The upshot is that tightening jitters are abroad in markets once again; traders had hoped for a decent breathing space of around a year between the two events, but now June 2015 looks to be the starting point. Maybe Yellen is made of sterner stuff than her predecessor – it does look as if she is willing to stare down markets rather than being blindly carried along by events.
Retailer Next unveiled its now customary strong results, and it has surpassed M&S in profits for the first time. The recovery has been driven by consumer spending, and Next has done well out of this. Usually the shares pop by more than the 1.5% we’re seeing this morning, but the cautious outlook is keeping gains in check. Still it’s proven unwise to stand in the way of the Next share price over the last five years, even if £68 is still the level to beat.

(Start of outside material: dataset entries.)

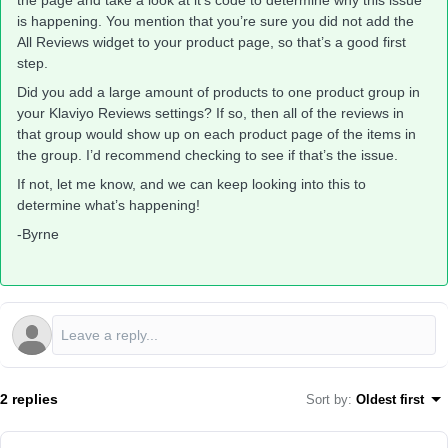
the page and take a look at it’s code to determine why this issue
is happening. You mention that you’re sure you did not add the
All Reviews widget to your product page, so that’s a good first
step.
Did you add a large amount of products to one product group in
your Klaviyo Reviews settings? If so, then all of the reviews in
that group would show up on each product page of the items in
the group. I’d recommend checking to see if that’s the issue.
If not, let me know, and we can keep looking into this to
determine what’s happening!
-Byrne
2 replies
Sort by
:
Oldest first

Quiet has descended on the insurance sector after yesterday’s carnage, but it is unlikely to stay at rest. It is now up to the companies concerned to prove they’re not permanently hobbled by the annuities change in the Budget, and to convince investors that they’re still a worthwhile proposition.
It’s a busy afternoon for economic data in the US, with jobless claims, existing home sales and the Philly Fed all on the list. But the main effort will be concentrated in further parsing of the Fed statement. Ahead of the open, we expect the Dow Jones to start 25 points lower at 16,198.